I am working on Approximate Bayesian Computation for a simple regression model. Currently, I am not sure how a distance metric in the setting of regression analysis should look like.
Imagine a simple linear regression and the corresponding scatterplot.
set.seed(123) x = runif(100,1,100) y = 2 + 3*x + rnorm(100,0,50) plot(x,y)
Assuming that the underlying data-generating model is a regression model with a specific intercept and slope, I would like to evaluate another set of datapoints (calles y') and assess how likely this new sample was generated by the same underlying model.
So, this (see below) new sample (y') should be judged as being similar to the one before (y) since it is generated by the same underlying model:
set.seed(456) y = 2 + 3*x + rnorm(100,0,50) plot(x,y,ylab="y'")
Note that the x-values stay the same, so the distance metric should only be concerned with the distance between the y-values (distance between y and y'). One way to judge the distance between two samples might be a correlation coefficient but unfortunately it is not an appropriate metric. The pure sum of squared distances between the y-values is not correct either. If you simply add to each y a small amount then the sum of squared distances between the old values (y) and the new ones (y') is small but the underlying model changes (the intercept is shifted by the amount added to the datapoints).
Is there any metric that is suitable for the scenario I described?
It it reasonable to draw any intercept and slope, 'add' this line into the first scatterplot and evaluate the distance as the sum of squared residuals.
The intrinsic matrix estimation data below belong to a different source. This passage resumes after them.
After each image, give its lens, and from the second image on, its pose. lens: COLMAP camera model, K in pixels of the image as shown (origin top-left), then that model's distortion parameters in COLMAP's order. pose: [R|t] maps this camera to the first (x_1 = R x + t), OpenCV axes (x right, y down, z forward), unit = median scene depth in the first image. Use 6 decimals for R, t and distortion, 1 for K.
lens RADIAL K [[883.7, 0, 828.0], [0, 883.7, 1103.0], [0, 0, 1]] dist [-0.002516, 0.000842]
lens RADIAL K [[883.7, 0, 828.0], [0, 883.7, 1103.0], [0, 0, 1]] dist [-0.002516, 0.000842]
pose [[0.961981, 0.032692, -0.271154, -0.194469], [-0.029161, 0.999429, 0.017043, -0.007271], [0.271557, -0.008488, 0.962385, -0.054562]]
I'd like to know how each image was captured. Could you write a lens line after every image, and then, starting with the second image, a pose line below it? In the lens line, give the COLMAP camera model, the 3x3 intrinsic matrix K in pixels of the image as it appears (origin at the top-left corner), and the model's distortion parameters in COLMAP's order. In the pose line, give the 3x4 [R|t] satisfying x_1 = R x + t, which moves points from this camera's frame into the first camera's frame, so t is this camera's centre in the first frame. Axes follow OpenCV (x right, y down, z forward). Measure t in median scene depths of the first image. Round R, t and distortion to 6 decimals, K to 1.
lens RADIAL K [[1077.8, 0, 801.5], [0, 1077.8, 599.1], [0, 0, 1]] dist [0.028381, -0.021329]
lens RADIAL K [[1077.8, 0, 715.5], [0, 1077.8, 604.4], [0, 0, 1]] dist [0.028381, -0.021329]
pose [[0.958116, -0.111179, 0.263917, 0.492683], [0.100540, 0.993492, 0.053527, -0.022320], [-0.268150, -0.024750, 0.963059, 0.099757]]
If this distance-measure is small, then the line that was chosen fits to the data well.
Although this approach is not wrong, I cannot estimate the residual variance $\sigma$ as a parameter (as it is estimated in maximum likelihood estimation procedures). If I'm correct, in order to be able to estimate $\sigma$ as well, I have to somehow judge the similarity between the actual datapoints y and y'.